Rail bosses face criminal proceedings over train crash that killed pensioner
Margaret Masson, from Glasgow, died from multiple injuries after the Virgin train derailed on the West Coast Main Line near Grayrigg.
Criminal proceedings have been launched against Network Rail over a train crash that killed an elderly woman.
Margaret Masson, 84, from Glasgow, died from multiple injuries after the Virgin Pendolino London to Glasgow express train derailed on the West Coast Main Line near the Cumbrian village of Grayrigg.
Another 86 passengers were injured in the crash in February 2007 after the train had gone over an "unsafe" set of points, according to the Rail Accident Investigation Branch.
On Friday, the Office of Rail Regulation said it had started criminal proceedings against Network Rail for a breach of health and safety law that caused the Grayrigg crash.
Earlier investigations as well as last year's inquest into the death of Mrs Masson concluded that the derailment was caused by a poorly maintained set of points.
Rail regulators confirmed the opening of proceedings and stated: "This results from the company's failure to provide and implement suitable and sufficient standards, procedures, guidance, training, tools and resources for the inspection and maintenance of fixed stretcher bar points."
Stretcher bars hold the moveable rails a set distance apart when the points are operated.
The Office of Rail Regulation safety director Ian Prosser said: "We have conducted a thorough investigation into whether criminal proceedings should be brought in relation to this derailment which caused the death of Mrs Masson and injured 86 people.
"Following the coroner's inquest into the death of Mrs Masson, I have concluded that there is enough evidence, and that it is in the public interest, to bring criminal proceedings against NR for a serious breach of health and safety law which led to the train derailment."
Mr Prosser added: "My thoughts are with the family of Mrs Masson and those injured in this incident. The ORR will do everything it can to ensure that the prosecution proceeds as quickly as possible.

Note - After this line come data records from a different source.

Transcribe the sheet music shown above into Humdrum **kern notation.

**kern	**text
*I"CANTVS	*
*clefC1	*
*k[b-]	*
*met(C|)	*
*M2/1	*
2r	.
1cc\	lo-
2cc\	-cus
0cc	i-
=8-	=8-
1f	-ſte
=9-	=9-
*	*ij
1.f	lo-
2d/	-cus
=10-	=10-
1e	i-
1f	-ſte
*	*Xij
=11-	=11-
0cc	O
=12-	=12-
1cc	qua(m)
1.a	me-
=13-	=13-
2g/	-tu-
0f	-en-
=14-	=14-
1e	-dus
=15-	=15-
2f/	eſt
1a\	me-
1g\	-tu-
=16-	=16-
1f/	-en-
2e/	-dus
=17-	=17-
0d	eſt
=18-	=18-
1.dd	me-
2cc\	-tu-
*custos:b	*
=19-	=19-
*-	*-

"The railway today is as safe as it has ever been but there can be no room for complacency. The entire rail industry must continue to strive for improvements to ensure that public safety is never put at risk."
The first hearing is scheduled to take place at Lancaster Magistrates' Court on February 24.
Mrs Masson, who was known as Peggy, was travelling on the train with her daughter Margaret Langley.
Network Rail operations managing director Robin Gisby responded to the announcement on Friday.
He said: "The Grayrigg derailment in 2007, resulting in the tragic death of Mrs Margaret Masson, was a terrible event.
"Network Rail has not hidden from its responsibilities. The company accepted quickly that it was a fault with the infrastructure that caused the accident. We again apologise to Mrs Masson's family.
"Since the derailment, we have worked closely with the authorities, conducted comprehensive and detailed investigations and made substantial changes to our maintenance regime.
"Today there is no safer form of travel than rail and it is important that the rail industry seeks ways to make it safer still."
The case is almost certain to be committed to a Crown Court.
Under English law, the maximum penalty a magistrates' court can impose for the offence is a fine of £20,000.
Last year, Network Rail was fined £3m at St Albans Crown Court after admitting safety breaches involving a set of points which led to a derailment at Potters Bar in Hertfordshire in May 2002. Seven people were killed.
The company had assumed responsibility for the crash from its predecessor rail infrastructure company, Railtrack.
A decision by the Office of Rail Regulation on bringing its own prosecution over Grayrigg had been delayed until the inquest into Mrs Masson's death concluded in November 2011 and after the Crown Prosecution Service had said it would not be pursuing charges.